Dei giornali e del giornalismo: intervista a Mario Calabresi

«Devi immergerti nel pozzo per raccontare cosa vuol dire essere bagnato» spiega Mario Calabresi al Master in Giornalismo Iulm. Riassume così la sua idea di giornalismo e non esiste forse formula migliore per rendere l’idea di questo mestiere. Di pozzi, lui, ne ha visti e raccontati tanti: anni da cronista parlamentare per ANSA dopo un’esperienza da stagista a dir poco rocambolesca, nella redazione di Repubblica dal 1999 e poi inviato speciale per La Stampa con il difficile compito di raccontare gli attentati dell’11 settembre 2001. Nel 2002 torna a Repubblica come caporedattore centrale e dal 2007 torna negli Stati Uniti come corrispondente per raccontare le elezioni presidenziali del 2008.

• Dati forniti:
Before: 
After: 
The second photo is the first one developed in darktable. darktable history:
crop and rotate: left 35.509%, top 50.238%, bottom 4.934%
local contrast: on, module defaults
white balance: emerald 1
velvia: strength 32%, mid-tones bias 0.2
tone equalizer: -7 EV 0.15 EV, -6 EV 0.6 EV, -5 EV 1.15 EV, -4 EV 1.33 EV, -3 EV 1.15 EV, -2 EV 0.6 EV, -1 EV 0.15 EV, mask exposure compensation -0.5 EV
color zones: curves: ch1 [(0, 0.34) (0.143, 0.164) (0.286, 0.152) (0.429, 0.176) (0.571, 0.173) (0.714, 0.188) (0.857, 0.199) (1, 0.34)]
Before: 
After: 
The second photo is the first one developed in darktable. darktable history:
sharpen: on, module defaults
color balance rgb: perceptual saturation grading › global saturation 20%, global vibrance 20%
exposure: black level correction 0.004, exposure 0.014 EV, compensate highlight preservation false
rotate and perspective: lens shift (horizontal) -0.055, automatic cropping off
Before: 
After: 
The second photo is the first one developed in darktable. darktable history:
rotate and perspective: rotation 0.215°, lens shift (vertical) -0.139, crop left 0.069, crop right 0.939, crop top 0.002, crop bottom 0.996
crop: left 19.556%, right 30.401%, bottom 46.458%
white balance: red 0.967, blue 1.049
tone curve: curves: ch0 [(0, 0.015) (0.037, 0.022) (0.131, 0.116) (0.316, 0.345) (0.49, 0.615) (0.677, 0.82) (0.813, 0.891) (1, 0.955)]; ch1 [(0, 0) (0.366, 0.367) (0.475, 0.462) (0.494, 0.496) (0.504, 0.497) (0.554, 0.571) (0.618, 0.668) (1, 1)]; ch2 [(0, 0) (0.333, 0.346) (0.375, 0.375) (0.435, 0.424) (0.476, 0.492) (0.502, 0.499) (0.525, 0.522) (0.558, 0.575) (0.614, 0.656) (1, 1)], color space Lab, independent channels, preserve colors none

• Istruzioni: Ricopia per intero il testo su Mario Calabresi, parola per parola e con la stessa punteggiatura.

• Risultato completo:
Dei giornali e del giornalismo: intervista a Mario Calabresi

«Devi immergerti nel pozzo per raccontare cosa vuol dire essere bagnato» spiega Mario Calabresi al Master in Giornalismo Iulm. Riassume così la sua idea di giornalismo e non esiste forse formula migliore per rendere l’idea di questo mestiere. Di pozzi, lui, ne ha visti e raccontati tanti: anni da cronista parlamentare per ANSA dopo un’esperienza da stagista a dir poco rocambolesca, nella redazione di Repubblica dal 1999 e poi inviato speciale per La Stampa con il difficile compito di raccontare gli attentati dell’11 settembre 2001. Nel 2002 torna a Repubblica come caporedattore centrale e dal 2007 torna negli Stati Uniti come corrispondente per raccontare le elezioni presidenziali del 2008.